Double Fine’s Broken Age is a weird beast of a game. The first big giant kickstarter success story, its humble beginnings quickly ballooned into a game so sizable that it’s been split into two parts, one releasing now and the other releasing later in the year. I was tempted to wait, but a new game showing up that I knew I could play in an evening was exciting, so play it I did.
Broken Age is an adventure game through and through. You click around environments, talk to people, collect and combine items, and then use said items to enact the progress of the story. What’s interesting about it though is that it takes this very static framework and gives it an ease of use that is welcome, though hardly revelatory. This is a game where it’s nearly impossible to get stuck so long as one stops and thinks, where backtracking is kept to a minimum, and nothing feels truly obtuse. The gimmick, such as it is, is that there’s two characters that you can switch between on the fly, but honestly they operate as wholly separate entities with only a thematic idea between them. This is as traditional as adventure games get in structure.
What’s more interesting then is the thematic elements. Broken Age is a charming story, full of jokes that are incisive without being mean spirited, something games seem to have a hard time with. But as importantly, underneath all the jokes, is a message that took me by surprise. The young woman, Vella, has a story that’s about the subjugation of women by the culture they live in, where maidens are fed to a monster yearly to appease it. Vella thinks this idea is quite rightly stupid, and seeks instead to not only fight the monster, but spur others to her cause.
Anyone who pays attention to video games knows that games have a very real problem with portrayals, inclusion, and treatment of women, from game making to game playing. So it’s surprising to see a story here that actually is about what it means to challenge an oppressive patriarchal status quo, and how it can affect even those who suffer under it into believing the backwards lies they’ve been fed.

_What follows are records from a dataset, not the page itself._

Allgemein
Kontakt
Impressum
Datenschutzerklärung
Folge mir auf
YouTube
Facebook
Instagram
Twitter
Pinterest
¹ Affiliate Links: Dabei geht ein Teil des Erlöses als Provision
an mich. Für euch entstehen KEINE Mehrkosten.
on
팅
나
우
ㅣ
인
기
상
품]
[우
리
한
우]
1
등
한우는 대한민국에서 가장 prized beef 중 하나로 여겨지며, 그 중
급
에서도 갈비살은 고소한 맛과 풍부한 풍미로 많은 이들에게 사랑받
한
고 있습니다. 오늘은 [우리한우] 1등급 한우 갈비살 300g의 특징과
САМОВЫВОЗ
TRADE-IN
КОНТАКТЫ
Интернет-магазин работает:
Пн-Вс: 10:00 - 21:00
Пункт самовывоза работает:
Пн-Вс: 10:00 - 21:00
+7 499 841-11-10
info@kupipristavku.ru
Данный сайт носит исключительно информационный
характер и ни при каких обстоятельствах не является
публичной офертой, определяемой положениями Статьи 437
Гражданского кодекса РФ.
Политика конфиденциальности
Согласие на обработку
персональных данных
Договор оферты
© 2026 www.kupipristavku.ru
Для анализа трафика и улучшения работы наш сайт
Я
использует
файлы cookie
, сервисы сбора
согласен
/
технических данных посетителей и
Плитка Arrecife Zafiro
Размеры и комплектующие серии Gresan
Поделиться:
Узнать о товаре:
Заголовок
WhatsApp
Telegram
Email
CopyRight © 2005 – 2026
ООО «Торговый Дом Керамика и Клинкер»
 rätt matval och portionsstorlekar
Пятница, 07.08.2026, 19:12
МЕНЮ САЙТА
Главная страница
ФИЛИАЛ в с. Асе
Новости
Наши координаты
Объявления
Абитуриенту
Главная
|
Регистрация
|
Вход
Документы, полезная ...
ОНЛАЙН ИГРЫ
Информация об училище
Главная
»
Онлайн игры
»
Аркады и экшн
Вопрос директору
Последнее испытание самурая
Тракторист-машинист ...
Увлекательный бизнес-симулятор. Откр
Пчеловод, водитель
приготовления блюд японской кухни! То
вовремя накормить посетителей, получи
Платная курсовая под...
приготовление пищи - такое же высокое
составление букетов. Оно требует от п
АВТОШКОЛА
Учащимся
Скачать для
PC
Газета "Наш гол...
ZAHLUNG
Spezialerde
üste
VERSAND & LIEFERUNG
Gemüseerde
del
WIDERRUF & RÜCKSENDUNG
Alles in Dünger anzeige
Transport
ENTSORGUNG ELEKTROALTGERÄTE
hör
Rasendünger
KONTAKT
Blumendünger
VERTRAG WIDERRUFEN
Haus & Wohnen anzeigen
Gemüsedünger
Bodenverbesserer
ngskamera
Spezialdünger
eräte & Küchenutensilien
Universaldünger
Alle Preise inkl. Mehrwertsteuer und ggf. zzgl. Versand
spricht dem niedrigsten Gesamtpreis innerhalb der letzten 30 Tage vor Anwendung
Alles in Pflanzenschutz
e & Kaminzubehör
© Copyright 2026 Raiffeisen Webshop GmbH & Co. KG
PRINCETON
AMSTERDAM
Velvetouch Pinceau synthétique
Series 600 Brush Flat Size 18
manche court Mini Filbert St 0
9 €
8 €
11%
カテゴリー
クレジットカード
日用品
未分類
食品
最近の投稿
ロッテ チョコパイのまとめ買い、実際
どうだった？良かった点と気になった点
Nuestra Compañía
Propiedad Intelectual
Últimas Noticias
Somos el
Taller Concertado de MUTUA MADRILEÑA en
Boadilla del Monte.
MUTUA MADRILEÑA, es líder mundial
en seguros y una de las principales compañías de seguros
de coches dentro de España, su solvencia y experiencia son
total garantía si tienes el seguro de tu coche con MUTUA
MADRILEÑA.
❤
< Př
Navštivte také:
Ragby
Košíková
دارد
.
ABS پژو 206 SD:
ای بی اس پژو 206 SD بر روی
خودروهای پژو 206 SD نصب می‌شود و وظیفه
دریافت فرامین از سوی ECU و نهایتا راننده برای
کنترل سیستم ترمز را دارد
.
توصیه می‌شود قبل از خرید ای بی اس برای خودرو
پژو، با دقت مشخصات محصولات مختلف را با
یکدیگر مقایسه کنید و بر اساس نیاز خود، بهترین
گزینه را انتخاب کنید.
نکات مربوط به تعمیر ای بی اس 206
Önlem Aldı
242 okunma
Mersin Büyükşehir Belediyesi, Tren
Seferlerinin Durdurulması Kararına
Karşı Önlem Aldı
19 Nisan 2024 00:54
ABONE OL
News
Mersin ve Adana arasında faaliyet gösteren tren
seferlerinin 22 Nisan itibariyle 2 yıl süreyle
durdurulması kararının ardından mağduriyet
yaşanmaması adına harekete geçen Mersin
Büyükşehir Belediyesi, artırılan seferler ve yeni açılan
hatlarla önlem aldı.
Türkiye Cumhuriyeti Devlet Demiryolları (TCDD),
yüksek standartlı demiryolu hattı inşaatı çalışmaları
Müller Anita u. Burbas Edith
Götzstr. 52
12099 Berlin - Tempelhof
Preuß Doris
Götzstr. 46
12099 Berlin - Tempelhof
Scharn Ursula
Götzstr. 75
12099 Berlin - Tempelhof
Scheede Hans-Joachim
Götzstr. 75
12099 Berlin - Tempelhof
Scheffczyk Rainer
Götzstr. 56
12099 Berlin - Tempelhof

It’s presented in the context of a Disney-style fairy tale, but it’s really clear about what it is in a way that I can’t help but marvel it.
The game is a treat, even in its half-completed state, but its willingness to be this nostalgic revisiting of a genre and also a fairly progressive (for a widely released, big-studio game, very progressive) game in its messaging is commendable. Broken Age manages to have a foot in both the future and the past, but instead of feeling held back it really turns that into something lovingly crafted and wholly consistent.